### Collected data
_ _ _ _ _ _ _
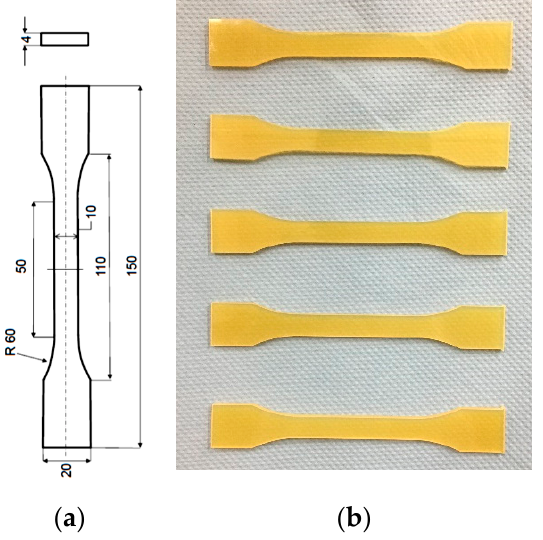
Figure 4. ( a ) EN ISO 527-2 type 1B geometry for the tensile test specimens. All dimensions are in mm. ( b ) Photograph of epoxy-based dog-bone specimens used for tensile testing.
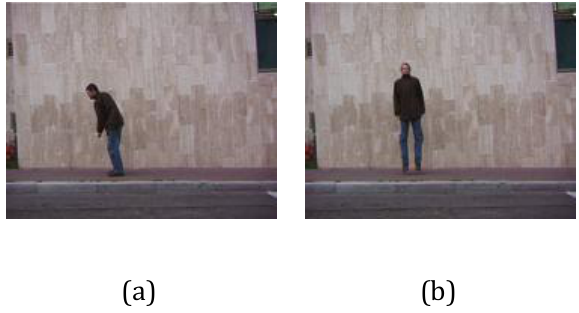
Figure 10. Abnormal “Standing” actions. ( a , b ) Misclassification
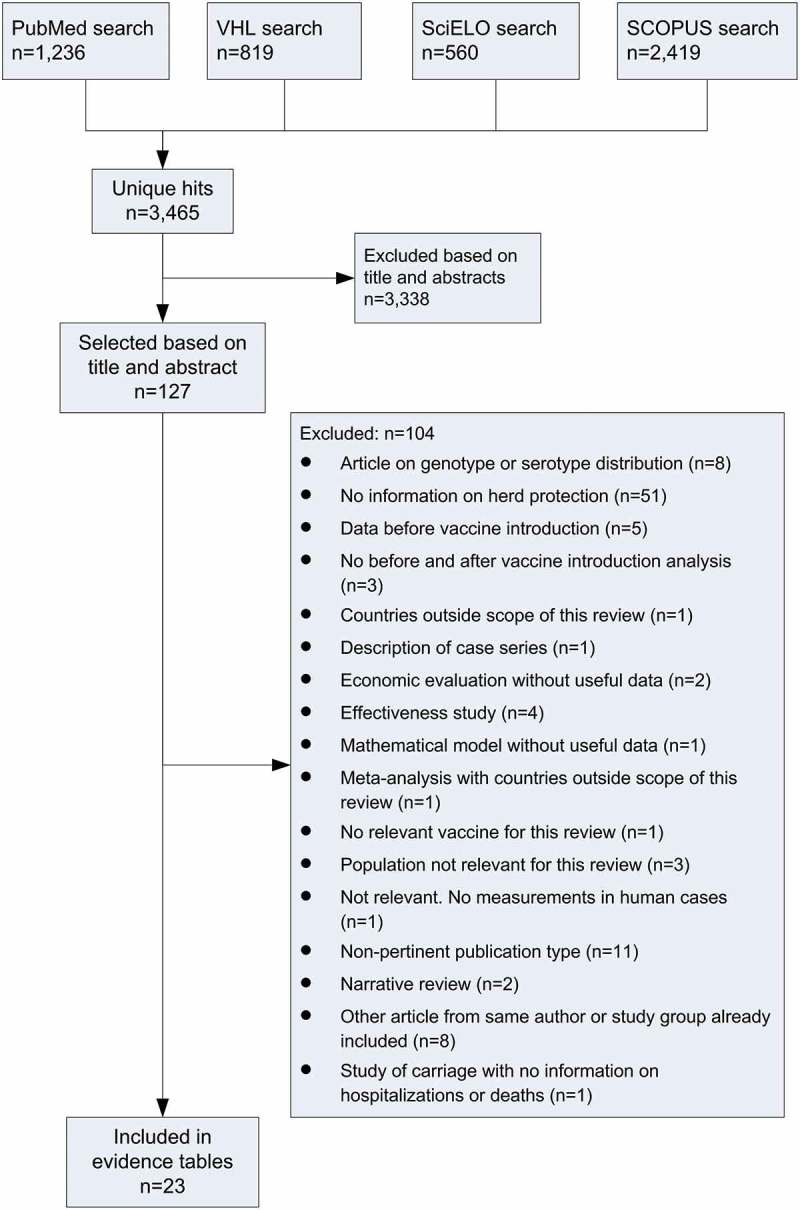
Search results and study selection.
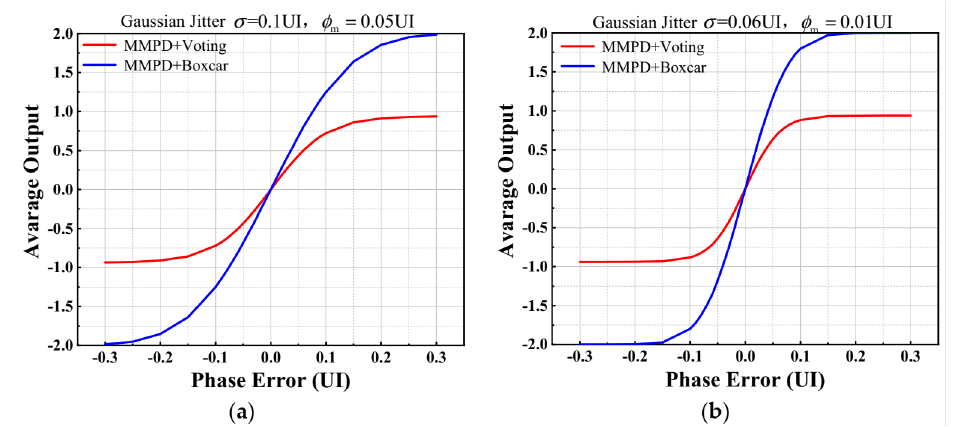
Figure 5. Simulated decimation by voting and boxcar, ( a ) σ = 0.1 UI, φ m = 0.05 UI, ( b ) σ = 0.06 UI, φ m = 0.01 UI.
_ _ _ _ _ _ _
### What you have to do
Leave the pictures out and retype only the lines from the line with "Search results and study selection." through the final line of the material, both ends included, word for word.

### Answer space
Search results and study selection.
Figure 5. Simulated decimation by voting and boxcar, ( a ) σ = 0.1 UI, φ m = 0.05 UI, ( b ) σ = 0.06 UI, φ m = 0.01 UI.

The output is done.